At first glance it seems that a profile is just a name, so all the changes happening behind the curtain get very surprising. At ahrefs we have the default profile (I think it's dev) almost all the time, even when we build production binaries. It's just easier this way, we don't have to make sure that --profile=release is not forgotten anywhere. And a profile for the CI that is more strict. Every once in a while I have to jump to dune source code to make sure that a flag we want to use isn't going to be added or erased by accident.

(env
 (ci_build
  (flags ((:include dune_flags.sexp) -warn-error +A-d)))
 (_
  (flags (:include dune_flags.sexp))))
rr0gi commented 1 year ago

bumping the issue

Alizter commented 1 year ago

I've actually been thinking about this today. We are currently in the middle of a big documentation rewrite by @emillon so it would be a good opportunity to address this issue.

The issue of the -g flag is also something of interest, but we don't have any plans to make it configurable at the moment. @rgrinberg do you think making -g user configurable is a good idea?

Khady commented 1 year ago

It would also be interesting to mention how it affects ppx. I remember some discussions about passing an argument like profile=xxx when a ppx is launched, which some ppx use to generate (or not) different code when the mode is release.

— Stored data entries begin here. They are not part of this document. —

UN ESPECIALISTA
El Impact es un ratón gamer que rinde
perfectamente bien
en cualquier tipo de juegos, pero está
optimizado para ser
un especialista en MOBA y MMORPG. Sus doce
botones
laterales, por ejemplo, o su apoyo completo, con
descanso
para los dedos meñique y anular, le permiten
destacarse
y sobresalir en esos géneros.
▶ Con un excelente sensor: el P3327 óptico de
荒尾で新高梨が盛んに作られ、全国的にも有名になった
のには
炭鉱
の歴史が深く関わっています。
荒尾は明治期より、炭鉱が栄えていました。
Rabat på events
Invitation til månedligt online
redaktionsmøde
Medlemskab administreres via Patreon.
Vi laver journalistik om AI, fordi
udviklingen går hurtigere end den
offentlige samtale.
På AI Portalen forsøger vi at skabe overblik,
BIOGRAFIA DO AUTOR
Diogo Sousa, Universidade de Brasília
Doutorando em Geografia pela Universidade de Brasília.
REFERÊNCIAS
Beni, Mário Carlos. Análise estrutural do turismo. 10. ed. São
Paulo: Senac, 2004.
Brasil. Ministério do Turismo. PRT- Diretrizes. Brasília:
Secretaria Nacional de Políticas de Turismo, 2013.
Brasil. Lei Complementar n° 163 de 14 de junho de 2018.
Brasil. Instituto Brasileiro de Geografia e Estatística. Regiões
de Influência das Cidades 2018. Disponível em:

Khady commented 1 year ago

Real world example of why we need this doc, I'm trying to see what happens when switching between different profiles that have the same flags (or almost the same flags) and I end up with very different compilation times. The profile dev is almost twice faster.

time-compilation.sh

#!/usr/bin/env bash

export DUNE_CACHE=disabled
dune build --profile=$1 ahrefs.exe

benchmarks

monorepo/backend/megaindex$ hyperfine -p "dune clean" -L profile dev,release,ci_build "./time-compilation.sh {profile}" 
Benchmark #1: ./time-compilation.sh dev
  Time (mean ± σ):     113.208 s ±  1.025 s    [User: 1460.016 s, System: 374.723 s]
  Range (min … max):   111.671 s … 114.871 s    10 runs

Benchmark #2: ./time-compilation.sh release
  Time (mean ± σ):     223.045 s ±  1.559 s    [User: 1461.203 s, System: 379.472 s]
  Range (min … max):   220.786 s … 225.762 s    10 runs

Benchmark #3: ./time-compilation.sh ci_build
  Time (mean ± σ):     222.388 s ±  1.169 s    [User: 1457.645 s, System: 384.203 s]
  Range (min … max):   220.366 s … 223.824 s    10 runs

Summary
  './time-compilation.sh dev' ran
    1.96 ± 0.02 times faster than './time-compilation.sh ci_build'
    1.97 ± 0.02 times faster than './time-compilation.sh release'

dune

(env
 (ci_build
  (flags
   ((:include dune_flags.sexp)
    -warn-error
    +A-d)))
 (_
  (flags
   (:include dune_flags.sexp))))

dune_flags.sexp

; run `ocamlc -warn-help` for the list of all warnings
(-strict-formats -strict-sequence -short-paths -w +a-4@8-40..42-44-45-48-58-66-68-70-102)
rgrinberg commented 1 year ago

@Alizter one can remove -g already

@Khady Yes, --profile dev enables --opaque which gives faster compilation.